Less than a month after the Kursk raid, support for the idea that amid a budget deficit, the state should prioritize spending on the armed forces over the social sphere increased from 37 to 43%; before that, this figure had only gone down.

This appears to be driven not only by rising revanchist sentiments and the need to liberate Kursk Region, but also by a feeling of insecurity and anxiety amid the threat of mobilization, since the Ukrainian incursion demonstrated the weakness of the army and a shortage of Russian manpower.

According to OpenMinds, after the raid into Kursk Region, there was a jump in search queries related to mobilization.

The state pays contract soldiers generously, but the number of men ready to fight obviously does not correspond to the army’s needs. In these conditions, Russians support higher fiscal spending on the military, even at the expense of social services, so Russian territory can be liberated and another round of mass compulsory mobilization can be avoided.

At the same time, 22% of Russians think that mobilization is needed in the coming year, with even 11% of staunch doves agreeing with this. Twice as many, 42%, are sure that mobilization is an inevitability, despite official assurances to the contrary.

The concern about mobilization is reflected in related fears and anxieties: for example, the threat of being wounded or killed in Ukraine is seen as the number one problem by 78% of respondents in Russia, according to ExtremeScan data.

This figure has reached 90% in Belgorod Region – which is not just geographically close to the front line but has also suffered civilian casualties because of shelling and drone attacks – and 88-90% in the mobilization focal points of Dagestan, Bashkortostan, Tyva and Buryatia.

If continuing the special military operation means new mobilization, 49% (versus 36%) would prefer to end the war and bring Russian soldiers home. Another sign of the growing rejection of mobilization is changing attitudes toward draft dodgers: 27% now condemn them, while 51% understand them (the rest unable to determine their position). A year and a half ago, the ratio was 36% to 46%.

Respondents believe that volunteer (contract) soldiers are motivated mainly by financial interests (37%), a sense of duty (24%) or a combination of both (29%).
“Unsurprisingly, those who support the war are more likely to attribute a noble motive to volunteers (32%), while acknowledging that money plays an important role (23%).”
Open opponents of the war are extremely skeptical about the notion of contract soldiers going to war out of a sense of duty: 80% believe that they are in it for the money.

No longer someone else’s war

According to the Levada Center, over nearly a year and a half, the share of Russians who believe that the special military operation has done more harm than good has grown, reaching 47% (up six percentage points since May 2023). Simultaneously, the number who say that the war has been a net positive has slid, hitting 28% (down 10 percentage points).

This echoes the responses to our question “what good will Russia’s victory bring you individually?” A whopping 56% said none. Among those 30% who provided specific benefits, they most often said things along the lines of: the bloodshed will stop; those who have left will come back; relatives and loved ones at war will come home; relations with relatives in Ukraine will go back to normal.

Less often these people mention national pride, Russia’s superpower status, respect for Russia or economic benefits. That is, they are thrown off by the question of personal benefit, which most often turns out to be a return to the prewar norm, as if the war had never happened.

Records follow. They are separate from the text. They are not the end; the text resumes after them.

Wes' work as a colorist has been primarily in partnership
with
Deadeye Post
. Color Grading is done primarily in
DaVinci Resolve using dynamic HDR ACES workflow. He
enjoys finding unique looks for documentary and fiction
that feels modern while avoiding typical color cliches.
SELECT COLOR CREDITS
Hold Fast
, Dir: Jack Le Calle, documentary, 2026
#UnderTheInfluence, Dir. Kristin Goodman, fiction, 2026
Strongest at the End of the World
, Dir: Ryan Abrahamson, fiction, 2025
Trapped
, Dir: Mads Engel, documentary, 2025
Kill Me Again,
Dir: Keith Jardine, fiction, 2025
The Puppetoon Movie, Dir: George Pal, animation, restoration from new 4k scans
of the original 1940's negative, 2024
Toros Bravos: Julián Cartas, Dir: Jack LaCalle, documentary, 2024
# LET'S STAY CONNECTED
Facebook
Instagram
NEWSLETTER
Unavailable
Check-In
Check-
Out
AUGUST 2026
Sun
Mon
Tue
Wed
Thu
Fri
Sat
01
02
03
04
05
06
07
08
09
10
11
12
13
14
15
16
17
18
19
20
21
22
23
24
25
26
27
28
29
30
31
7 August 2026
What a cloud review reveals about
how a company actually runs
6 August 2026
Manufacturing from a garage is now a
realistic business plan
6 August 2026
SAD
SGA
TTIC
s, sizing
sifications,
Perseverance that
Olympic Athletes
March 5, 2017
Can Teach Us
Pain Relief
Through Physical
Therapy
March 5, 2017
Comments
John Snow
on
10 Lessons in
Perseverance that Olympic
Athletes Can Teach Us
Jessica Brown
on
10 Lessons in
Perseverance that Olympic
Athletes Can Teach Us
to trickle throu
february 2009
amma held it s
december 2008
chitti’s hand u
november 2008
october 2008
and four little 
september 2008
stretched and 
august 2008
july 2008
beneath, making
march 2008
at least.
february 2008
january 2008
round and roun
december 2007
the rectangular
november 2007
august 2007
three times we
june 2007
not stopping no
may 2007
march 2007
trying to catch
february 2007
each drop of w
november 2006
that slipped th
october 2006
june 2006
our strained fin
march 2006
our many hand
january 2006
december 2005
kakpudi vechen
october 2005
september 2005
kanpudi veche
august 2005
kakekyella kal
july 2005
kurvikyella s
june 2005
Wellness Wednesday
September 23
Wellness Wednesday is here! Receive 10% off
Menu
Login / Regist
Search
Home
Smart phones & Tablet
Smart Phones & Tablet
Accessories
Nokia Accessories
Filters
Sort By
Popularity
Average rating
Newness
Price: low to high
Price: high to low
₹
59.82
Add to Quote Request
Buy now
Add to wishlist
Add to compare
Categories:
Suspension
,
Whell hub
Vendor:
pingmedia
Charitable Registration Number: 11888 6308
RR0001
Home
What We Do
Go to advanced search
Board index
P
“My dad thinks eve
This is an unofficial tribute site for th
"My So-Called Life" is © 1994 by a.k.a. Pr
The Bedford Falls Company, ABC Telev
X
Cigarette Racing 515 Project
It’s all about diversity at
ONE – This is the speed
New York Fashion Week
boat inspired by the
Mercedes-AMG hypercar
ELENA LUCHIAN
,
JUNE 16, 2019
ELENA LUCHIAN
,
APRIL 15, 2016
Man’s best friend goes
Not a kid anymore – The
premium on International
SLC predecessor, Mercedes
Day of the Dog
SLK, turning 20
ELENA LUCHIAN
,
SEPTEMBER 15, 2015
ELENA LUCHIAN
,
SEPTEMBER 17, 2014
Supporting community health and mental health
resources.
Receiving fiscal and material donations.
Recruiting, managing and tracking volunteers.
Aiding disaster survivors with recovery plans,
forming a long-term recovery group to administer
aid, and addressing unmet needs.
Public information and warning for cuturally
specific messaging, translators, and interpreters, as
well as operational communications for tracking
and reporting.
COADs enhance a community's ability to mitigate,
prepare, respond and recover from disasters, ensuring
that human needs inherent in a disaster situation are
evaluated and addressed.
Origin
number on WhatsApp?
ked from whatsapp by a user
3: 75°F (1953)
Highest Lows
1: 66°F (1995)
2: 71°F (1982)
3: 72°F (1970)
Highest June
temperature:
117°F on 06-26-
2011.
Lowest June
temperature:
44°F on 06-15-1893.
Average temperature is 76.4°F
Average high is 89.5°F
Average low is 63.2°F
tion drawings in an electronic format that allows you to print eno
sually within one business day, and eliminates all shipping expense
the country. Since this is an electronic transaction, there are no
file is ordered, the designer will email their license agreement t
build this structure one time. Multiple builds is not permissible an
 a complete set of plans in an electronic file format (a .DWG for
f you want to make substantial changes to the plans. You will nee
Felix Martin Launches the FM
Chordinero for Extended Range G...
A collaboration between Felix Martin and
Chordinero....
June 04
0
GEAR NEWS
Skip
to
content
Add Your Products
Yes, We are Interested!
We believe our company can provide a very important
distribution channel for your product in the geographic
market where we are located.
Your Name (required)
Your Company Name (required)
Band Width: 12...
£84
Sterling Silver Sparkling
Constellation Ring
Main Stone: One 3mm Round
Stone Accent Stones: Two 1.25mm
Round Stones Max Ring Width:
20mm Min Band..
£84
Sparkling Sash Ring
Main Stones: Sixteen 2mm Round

At the individual level, the desire for peace overshadows the goals formulated by propagandists. Sixty-three percent are willing to conclude a peace treaty with Ukraine featuring mutual concessions; moreover, 49% are ready for peace without “achieving the set goals of the special operation” (regardless of how they understand these goals).
When faced with a choice between mobilization and peace, between advancing in the Donbas and liberating Kursk Region, the majority of respondents want peace and to reverse the Ukrainian incursion.

The growing readiness for peace and compromises in Russian society testifies to an increasing awareness of the tragic consequences of this war.